▶ **Records for this task**:
%%
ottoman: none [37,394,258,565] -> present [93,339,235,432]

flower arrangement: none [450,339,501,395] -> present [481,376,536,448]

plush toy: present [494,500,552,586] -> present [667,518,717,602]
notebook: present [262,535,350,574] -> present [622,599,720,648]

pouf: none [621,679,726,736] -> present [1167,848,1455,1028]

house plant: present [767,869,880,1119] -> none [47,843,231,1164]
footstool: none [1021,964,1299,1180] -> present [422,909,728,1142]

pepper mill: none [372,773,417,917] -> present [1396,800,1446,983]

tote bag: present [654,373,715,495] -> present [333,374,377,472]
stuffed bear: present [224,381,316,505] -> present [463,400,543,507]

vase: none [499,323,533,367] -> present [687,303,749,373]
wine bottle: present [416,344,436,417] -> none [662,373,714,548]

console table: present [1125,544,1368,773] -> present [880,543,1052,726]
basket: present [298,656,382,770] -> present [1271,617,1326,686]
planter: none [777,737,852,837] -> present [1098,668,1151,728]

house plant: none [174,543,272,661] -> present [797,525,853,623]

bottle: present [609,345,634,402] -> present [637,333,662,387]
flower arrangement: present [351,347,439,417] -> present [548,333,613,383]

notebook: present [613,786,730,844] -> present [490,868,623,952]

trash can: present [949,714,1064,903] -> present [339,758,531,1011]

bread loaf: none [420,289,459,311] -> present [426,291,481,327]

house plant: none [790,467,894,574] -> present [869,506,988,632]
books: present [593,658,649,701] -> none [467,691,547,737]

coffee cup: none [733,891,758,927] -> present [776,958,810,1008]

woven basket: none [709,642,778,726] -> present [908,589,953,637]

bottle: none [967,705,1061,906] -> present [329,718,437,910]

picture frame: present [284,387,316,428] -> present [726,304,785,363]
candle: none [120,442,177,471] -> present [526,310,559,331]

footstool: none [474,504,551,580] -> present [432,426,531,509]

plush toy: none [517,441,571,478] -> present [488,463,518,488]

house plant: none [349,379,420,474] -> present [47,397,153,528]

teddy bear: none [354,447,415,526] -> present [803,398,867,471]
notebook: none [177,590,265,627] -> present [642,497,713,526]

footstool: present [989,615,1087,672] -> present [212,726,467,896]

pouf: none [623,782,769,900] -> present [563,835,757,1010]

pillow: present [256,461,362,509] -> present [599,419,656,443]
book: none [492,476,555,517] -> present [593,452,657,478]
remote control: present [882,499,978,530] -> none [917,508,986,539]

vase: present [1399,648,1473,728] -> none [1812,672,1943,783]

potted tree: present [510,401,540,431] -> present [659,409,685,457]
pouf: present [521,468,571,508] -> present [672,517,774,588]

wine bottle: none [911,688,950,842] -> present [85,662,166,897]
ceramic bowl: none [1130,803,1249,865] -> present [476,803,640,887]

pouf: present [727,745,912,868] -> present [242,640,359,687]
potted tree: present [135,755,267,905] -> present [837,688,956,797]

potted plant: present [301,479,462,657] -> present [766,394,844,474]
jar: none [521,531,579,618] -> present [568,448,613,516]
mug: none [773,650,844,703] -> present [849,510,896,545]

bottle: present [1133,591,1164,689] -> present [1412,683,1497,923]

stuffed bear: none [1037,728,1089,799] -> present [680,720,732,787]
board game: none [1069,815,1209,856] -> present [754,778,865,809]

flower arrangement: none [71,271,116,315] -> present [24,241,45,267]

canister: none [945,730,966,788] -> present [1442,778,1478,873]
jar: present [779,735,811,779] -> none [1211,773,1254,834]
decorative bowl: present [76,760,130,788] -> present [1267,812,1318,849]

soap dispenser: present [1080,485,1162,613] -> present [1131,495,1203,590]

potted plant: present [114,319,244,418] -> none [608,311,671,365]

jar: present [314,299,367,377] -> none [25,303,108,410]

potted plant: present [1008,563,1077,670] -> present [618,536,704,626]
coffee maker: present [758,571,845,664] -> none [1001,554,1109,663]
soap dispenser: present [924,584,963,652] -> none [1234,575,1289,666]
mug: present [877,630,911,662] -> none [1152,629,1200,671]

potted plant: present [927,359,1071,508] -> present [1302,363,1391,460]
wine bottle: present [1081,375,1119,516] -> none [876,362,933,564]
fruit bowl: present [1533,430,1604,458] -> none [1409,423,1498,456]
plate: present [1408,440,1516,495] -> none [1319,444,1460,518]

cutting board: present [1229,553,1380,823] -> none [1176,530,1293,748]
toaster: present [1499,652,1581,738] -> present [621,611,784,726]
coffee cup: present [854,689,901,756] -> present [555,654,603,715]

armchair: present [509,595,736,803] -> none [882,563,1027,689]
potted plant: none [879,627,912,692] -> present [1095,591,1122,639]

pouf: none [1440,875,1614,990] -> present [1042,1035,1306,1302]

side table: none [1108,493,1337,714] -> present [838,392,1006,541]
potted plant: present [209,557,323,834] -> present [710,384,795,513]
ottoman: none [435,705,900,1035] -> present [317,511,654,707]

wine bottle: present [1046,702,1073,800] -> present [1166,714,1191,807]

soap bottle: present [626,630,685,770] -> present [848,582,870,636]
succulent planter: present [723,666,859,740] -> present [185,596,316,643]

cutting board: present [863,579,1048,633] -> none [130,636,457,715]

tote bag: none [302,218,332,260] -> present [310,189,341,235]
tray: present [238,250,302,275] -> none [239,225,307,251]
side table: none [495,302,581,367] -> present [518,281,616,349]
%%
▶ **Task objective**: Write the opening line of the data above and every line after it, exactly, stopping once you have written the line with "tote bag: present".

▶ **Solved exercise**:
ottoman: none [37,394,258,565] -> present [93,339,235,432]

flower arrangement: none [450,339,501,395] -> present [481,376,536,448]

plush toy: present [494,500,552,586] -> present [667,518,717,602]
notebook: present [262,535,350,574] -> present [622,599,720,648]

pouf: none [621,679,726,736] -> present [1167,848,1455,1028]

house plant: present [767,869,880,1119] -> none [47,843,231,1164]
footstool: none [1021,964,1299,1180] -> present [422,909,728,1142]

pepper mill: none [372,773,417,917] -> present [1396,800,1446,983]

tote bag: present [654,373,715,495] -> present [333,374,377,472]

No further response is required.